The PCN system includes battery powered personal devices. Battery limited devices need to constantly listen to announcement messages, which prevents them from switching to a sleep mode for power saving. Recall that whenever there are updates, PCN broadcasts the messages to the \(k\)-hop neighbors in the overlay network. One solution to this problem is to introduce a proxy server in an AC powered device (e.g. desktop computer, laptop, etc.). A mobile device can re-configure the underlying overlay network topology such that messages always travel through the local proxy server. The local proxy buffers all incoming announcements. Then, the mobile client periodically wakes up and pulls the aggregated announcements.

8.4 Interest-Based Push for Synchronization

In our prototype implementation, we used prefix announcements to notify replica nodes of content updates. An alternative to this approach is to use interest solicitation, as recommended in the NDN proposal [51]. The node that updated the content sends an interest solicitation packet to the replica nodes that are interested in receiving the updated content. Then, those interested replica nodes will send an interest packet requesting the updated content. For efficient synchronization, the interest solicitation packet includes detailed information about the updated content because the prefix announcement was augmented in PCN.

8.5 Private PCN

For security reasons, a user could have two different namespaces: one for private access and the other for shared access. The private PCN is not visible to other users; thus, a user can simplify the access control, e.g. just setting a single attribute for content encryption. Given that a large percentage of content is personal use only, it is expected that a private PCN network could lower the burden of content management.

8.6 Offline Devices

If devices are offline, a user cannot browse the content stored in the devices. In order to aid content retrieval from offline devices, PCN can take a similar approach to that used in Eyo [44]. Each device periodically pulls the content lists of the other devices and stores them in its local repository. Given this information, PCN nodes can tell which device has a file and, thus, a user can access the file from offline devices.
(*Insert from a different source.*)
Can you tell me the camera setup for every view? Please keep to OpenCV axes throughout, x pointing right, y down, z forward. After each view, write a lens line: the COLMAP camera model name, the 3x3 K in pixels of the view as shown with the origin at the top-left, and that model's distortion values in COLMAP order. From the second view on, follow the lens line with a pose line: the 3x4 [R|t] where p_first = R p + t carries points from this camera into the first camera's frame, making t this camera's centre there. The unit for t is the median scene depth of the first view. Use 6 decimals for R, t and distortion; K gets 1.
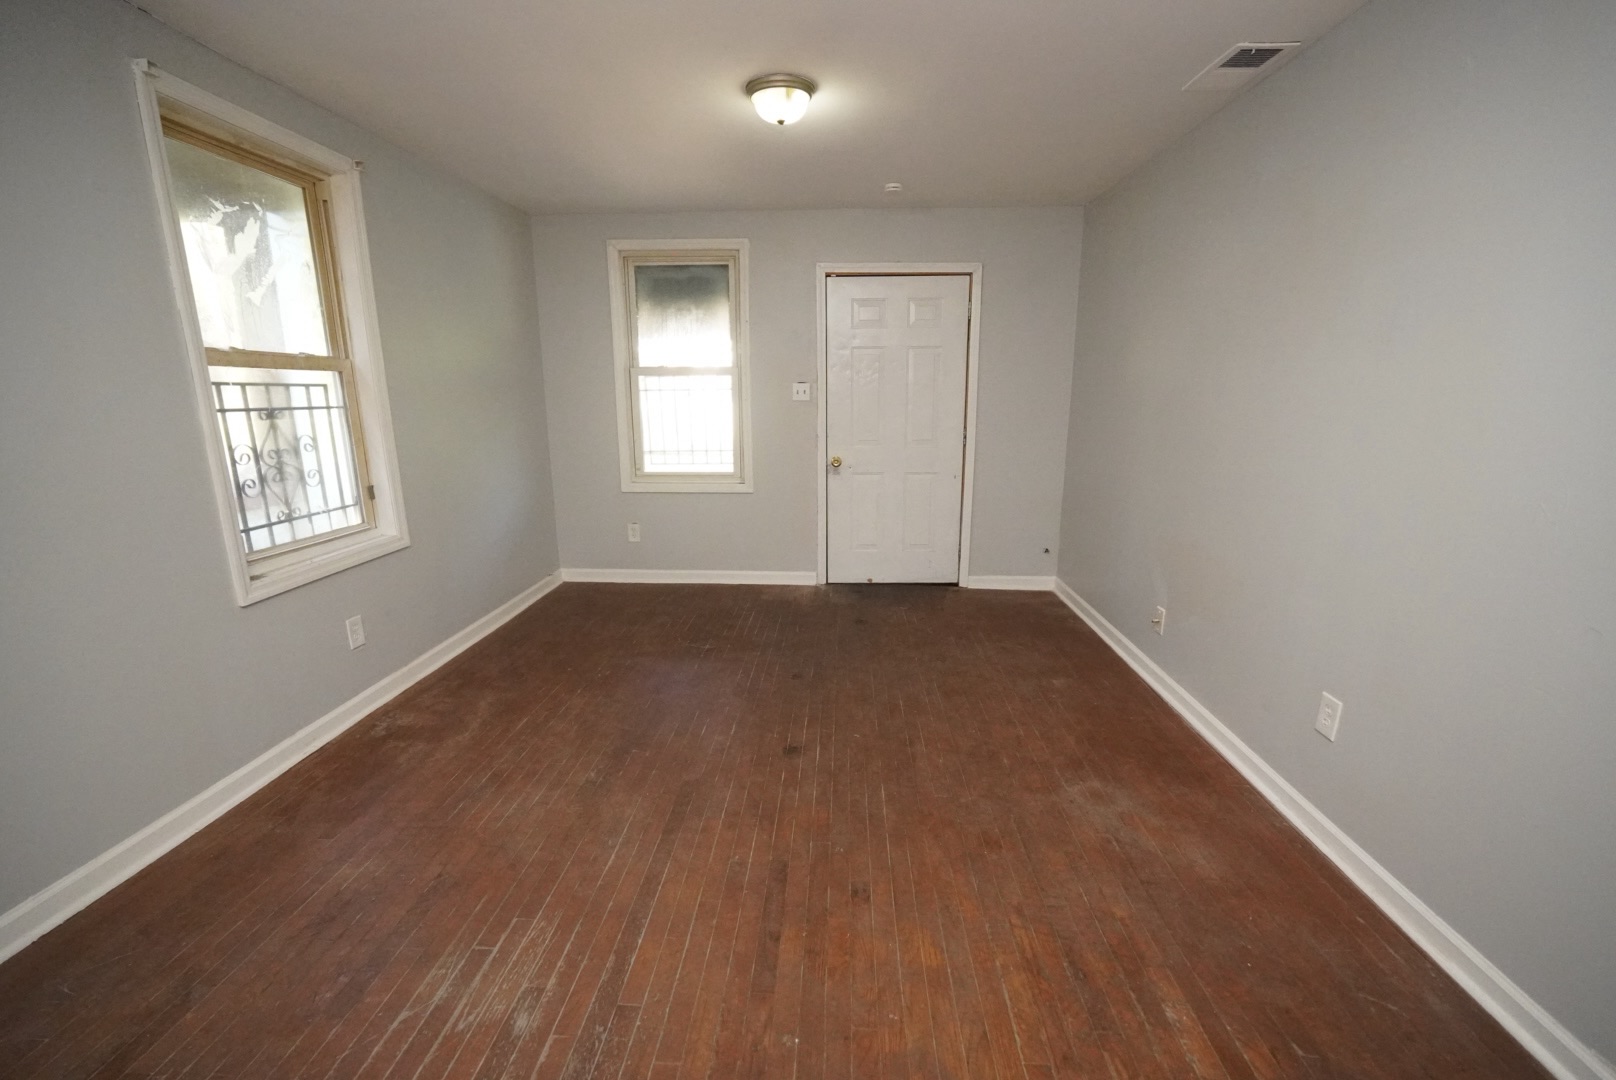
lens RADIAL K [[677.7, 0, 810.7], [0, 677.7, 542.2], [0, 0, 1]] dist [-0.005001, 0.002158]
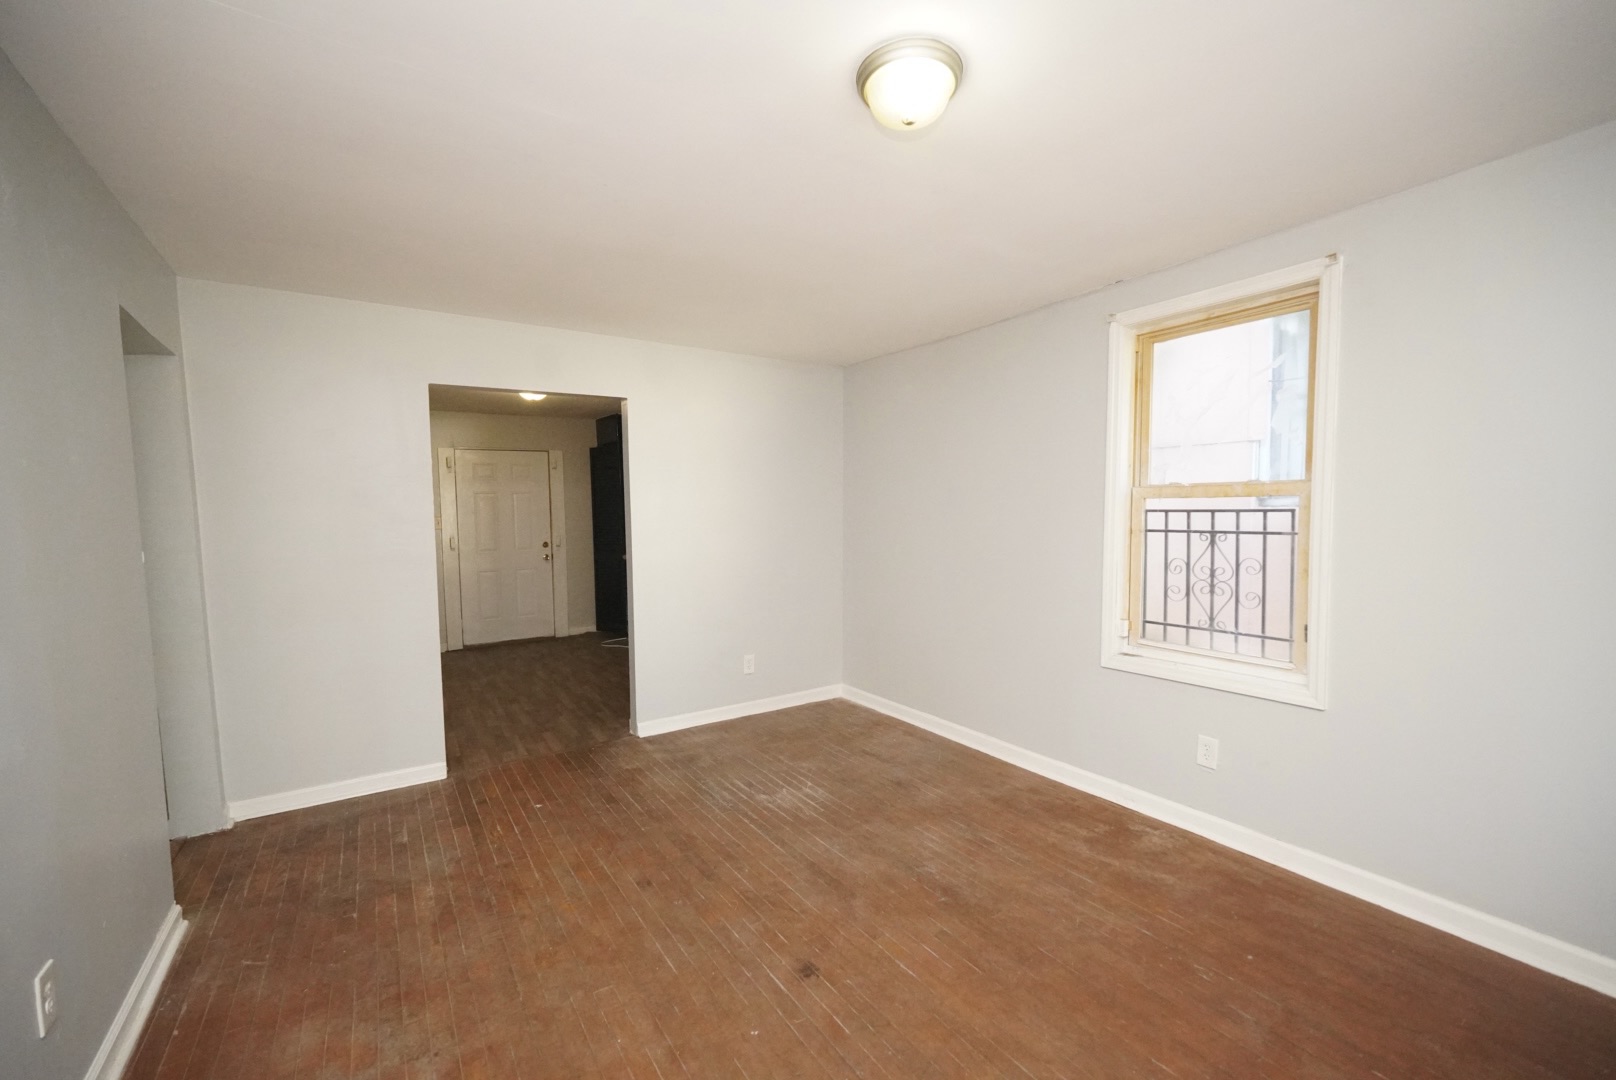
lens RADIAL K [[677.7, 0, 812.3], [0, 677.7, 544.6], [0, 0, 1]] dist [-0.005001, 0.002158]
pose [[-0.809335, 0.039301, -0.586031, 0.389751], [-0.114838, 0.967914, 0.223508, -0.332760], [0.576012, 0.248191, -0.778853, 1.417709]]
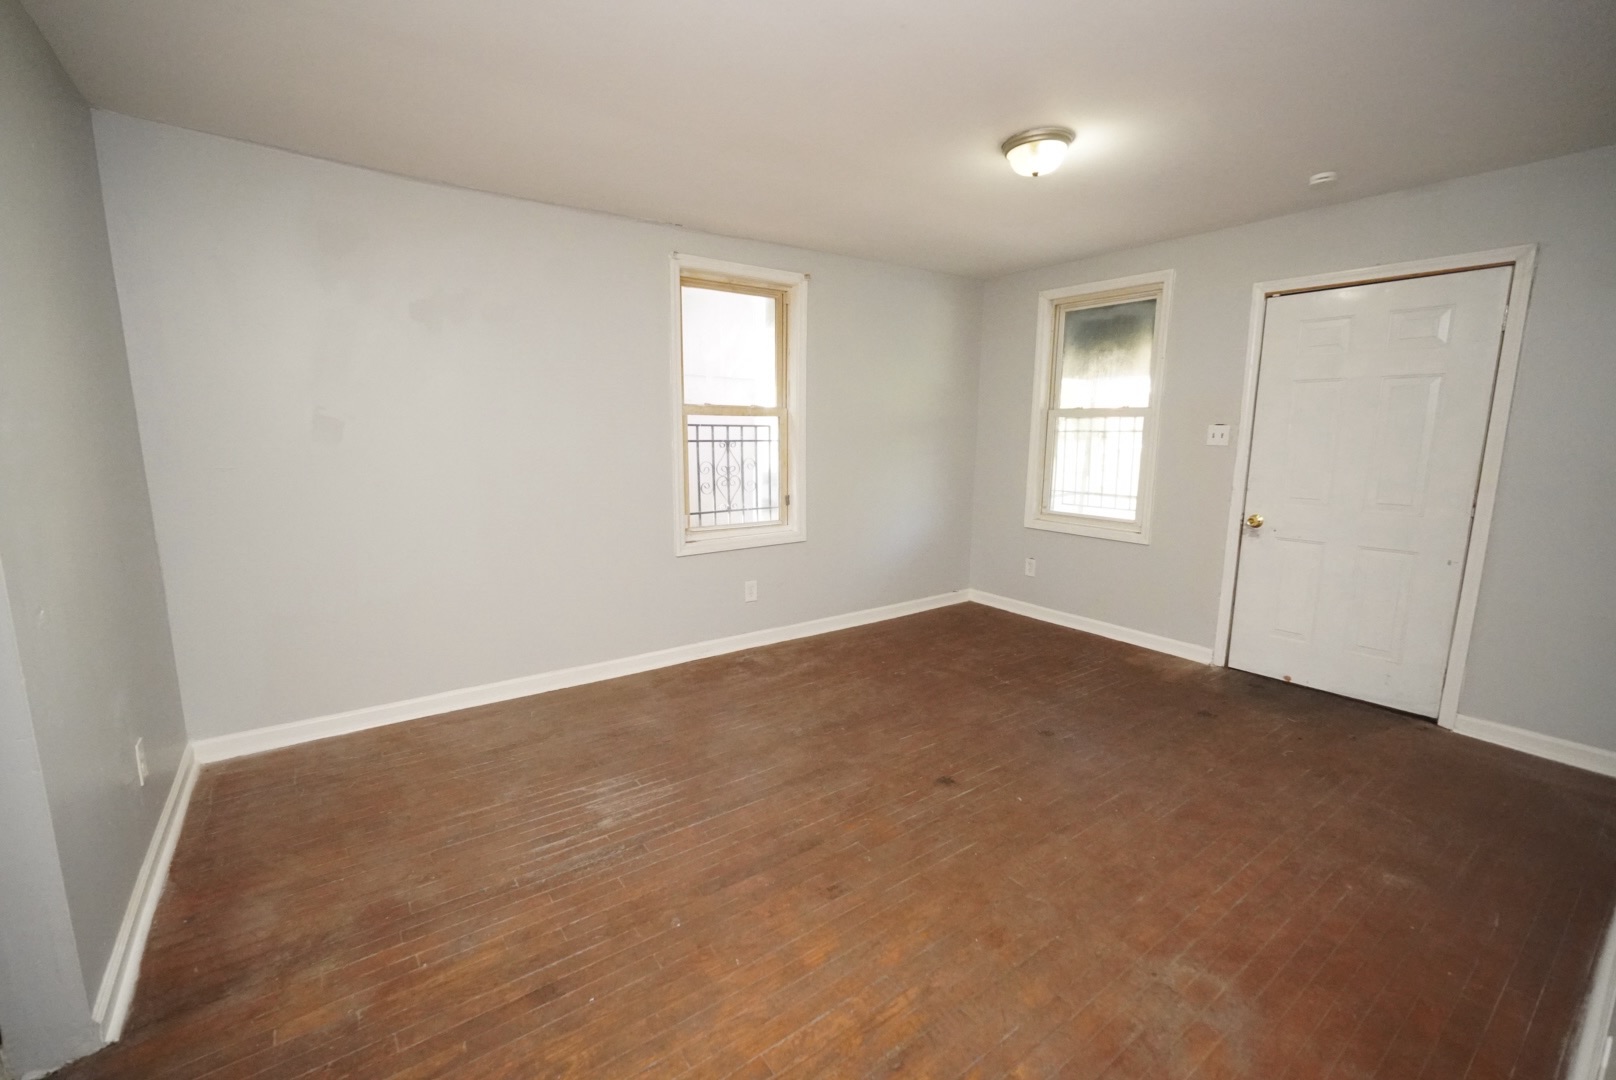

8.7 Overlay Construction of the Devices Behind NATs

A device may be behind a NAT, and it cannot actively participate in the overlay network. In this case, the device can be connected through a relay node that is not behind a NAT and is sufficiently stable (e.g. the device is online 90 % of the time). The NAT can potentially reduce the number of peering devices, thus lowering the connectivity among devices. We can increase the connectivity through allowing devices to exchange IP addresses of \(k\)-hop friends’ devices. For example, when \(k=2\), Alice can connect to Bob and also to Bob’s friends. Furthermore, computing resources in cloud systems could be utilized to increase connectivity, e.g. a personal account in Dropbox could serve as an intermediate node in PCN.

9 Conclusion

We designed and implemented the personal content networking (PCN) platform. We extended the CCN to build a basic framework for distributed content management with replication and updates, and then we implemented a secure content-centric access control mechanism using the recently proposed cryptography tool called attribute-based encryption (ABE) that permits selective content sharing over untrusted nodes. The primary departure from prior work is that PCN supports ABE-based secure read-write operations over untrusted devices and secure-binding between the name and data. We built a PCN prototype through integrating the whole system using a user level file system, and we demonstrated its feasibility through performance measurements and trace analysis.